Supervised HMM with informative priors

Hi, I’m new to pyro and Bayesian models. I’m trying to experiment with it starting from the model0 in https://pyro.ai/examples/hmm.html.

I’m working with music data in a format similar to the one in the example. The main difference is that I want to work with a “supervised” HMM, meaning that during the training phase I know also the hidden states. In order to do that I changed the code, using “obs=…” instead of “infer=…” in
x = pyro.sample("x_{}_{}".format(i, t), dist.Categorical(probs_x[x]), infer={"enumerate": "parallel"})

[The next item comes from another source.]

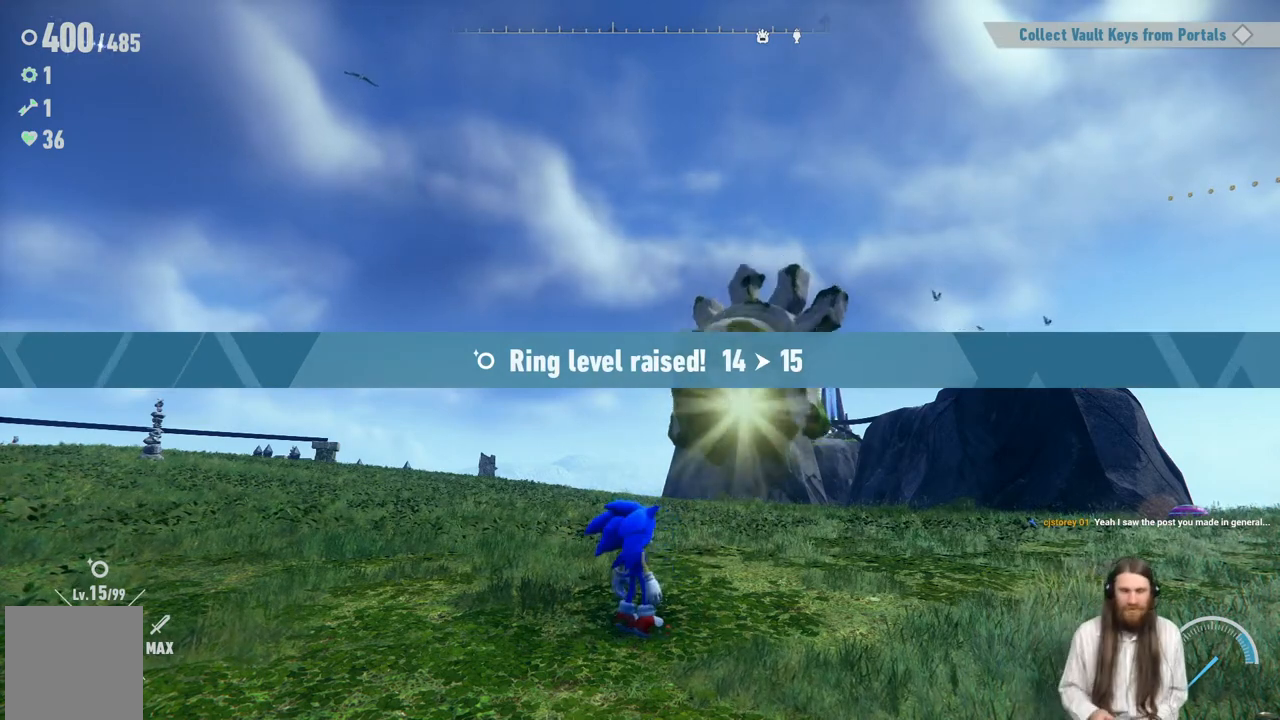
{"buttons": [], "left_stick": "center", "right_stick": "center", "events": []}
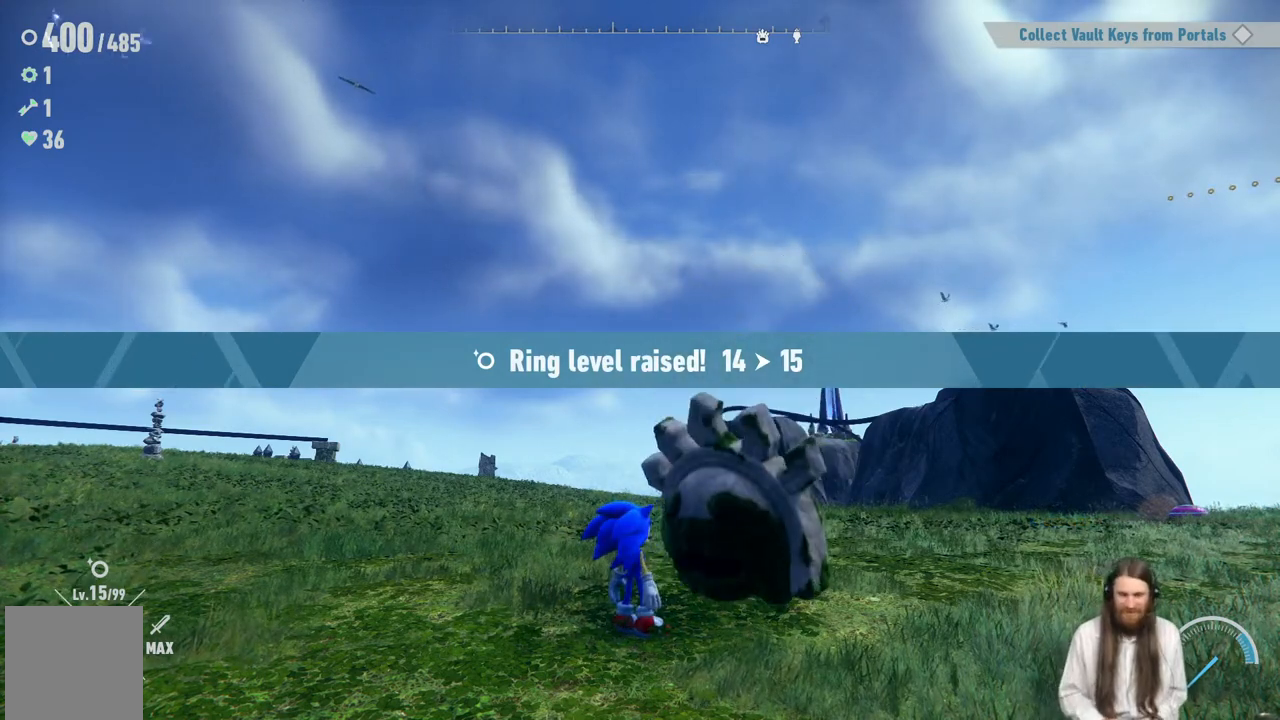
{"buttons": [], "left_stick": "center", "right_stick": "center", "events": []}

Now, if the premise is correct, here is my question: I would like to use some very specific priors, i.e. to give to assign as prior to each note produced from each hidden status a Beta distribution with specific parameters.
How can I do that with pyro? The tutorial uses the function expand() in
probs_y = pyro.sample("probs_y", dist.Beta(0.1, 0.9).expand([args.hidden_dim, data_dim]) .to_event(2))
but in this case all Beta will have the same parameters.

Thank you

you just need to instantiate a Beta distribution of the right shape; something like

alpha = 0.5 + torch.rand(args.hidden_dim, data_dim)
beta = 0.5 + torch.rand(args.hidden_dim, data_dim)
probs_y = pyro.sample("probs_y", dist.Beta(alpha, beta).to_event(2))
1 Like

Thank you very much.

Another question that is still in line with the title of the post: in the comments in the example they say:

we’ll set a rough weak prior of 10% of the notes being active at any one time.

And they use as parameters for the beta distribution: alpha=0.1,beta=0.9.

I’m curious to understand if there is a strong motivation for this choice, instead of what I see more commonly used in example: parameters > 1, e.g. alpha=2 and beta = 20 ?

there is not any super strong motivation for this. the mean of the beta distribution is alpha/(alpha+beta) [here = 0.1] and the variance is given by some more complex formula, which in this cases evaluates to be moderately small (0.045) but reasonable given the mean. believe your choice would lead to an even smaller variance (and thus be more informative)

1 Like